Content is king. In response to a question about net neutrality's impact on independent artists, Spurlock reassured the audience that "I think what will happen is content creators will always be able to load a piece of their content. At the end of the day, it doesn't matter who the bandwidth is, content is king. You are the content creator and it doesn't matter. You are the brains behind the idea or whatever it is. JJ Abrams is always gonna be able to load a piece of JJ Abrams content, because he's JJ Abrams. I feel like there are certain content creators that you're always gonna be able to make those deals."
However, he also brought up the issue that "it's gonna be harder for people when you come up, as it is for anyone. The question is can you drive people to smaller channels to watch things? It's still gonna come down to marketing, it's gonna be coming down to advertising, to co-promotion. Right now, we live in a world where there's so much on the internet that 99% of stuff online is invisible. There's just no way to market it because there's just too much, and you're gonna start seeing some people get behind the promotion of certain content."
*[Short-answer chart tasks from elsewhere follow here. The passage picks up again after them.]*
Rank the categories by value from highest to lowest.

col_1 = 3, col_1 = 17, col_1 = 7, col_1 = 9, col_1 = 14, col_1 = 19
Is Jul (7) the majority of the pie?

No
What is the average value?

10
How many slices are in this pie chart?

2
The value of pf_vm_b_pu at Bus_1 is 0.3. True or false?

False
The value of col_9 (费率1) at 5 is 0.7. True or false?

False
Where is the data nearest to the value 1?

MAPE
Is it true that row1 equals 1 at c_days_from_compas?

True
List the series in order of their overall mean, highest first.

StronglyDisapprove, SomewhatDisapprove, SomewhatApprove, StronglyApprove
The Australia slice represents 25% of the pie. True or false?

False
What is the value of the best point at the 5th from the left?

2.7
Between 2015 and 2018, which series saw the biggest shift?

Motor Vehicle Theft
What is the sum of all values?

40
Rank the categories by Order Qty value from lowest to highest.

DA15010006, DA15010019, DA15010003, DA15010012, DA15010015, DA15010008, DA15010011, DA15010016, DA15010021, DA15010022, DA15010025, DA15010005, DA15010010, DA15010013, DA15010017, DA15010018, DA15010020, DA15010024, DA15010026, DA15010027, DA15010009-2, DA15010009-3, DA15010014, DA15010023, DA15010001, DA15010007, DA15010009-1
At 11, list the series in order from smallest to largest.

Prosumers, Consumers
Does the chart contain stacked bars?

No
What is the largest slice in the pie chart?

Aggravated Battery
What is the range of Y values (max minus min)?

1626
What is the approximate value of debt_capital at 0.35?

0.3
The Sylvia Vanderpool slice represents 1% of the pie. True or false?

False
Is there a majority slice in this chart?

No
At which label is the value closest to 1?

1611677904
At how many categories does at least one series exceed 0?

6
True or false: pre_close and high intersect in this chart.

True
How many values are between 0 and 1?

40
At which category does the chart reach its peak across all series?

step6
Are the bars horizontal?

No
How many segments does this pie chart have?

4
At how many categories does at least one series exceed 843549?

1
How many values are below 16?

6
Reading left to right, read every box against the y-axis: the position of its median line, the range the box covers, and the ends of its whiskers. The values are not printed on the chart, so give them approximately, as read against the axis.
Best venues through which to get your stuff seen. Silver informs us of his reliance on outside sources to give him the buzz, stating that "I mostly get forwarded stuff. I rely on aggregators, I rely on Dark Horizon to show me the cool trailers. I check Funny or Die every day. I rely on other people to show me what's out there." Spingarn-Koff added "anything that gets picked up by Upworthy." Jacobs added "I've always loved Vulture, New York Times magazine site and I've done a couple of videos with them as well." Spingarn-Koff, however, who warned the audience not to put their stuff on YouTube due to a premiere requirement at Op-Docs, suggested as an alternative "if you have festival aspirations, you should try to do the festival run in the hopes that somebody has money paying you to give it some life on television or an online outlet that pays."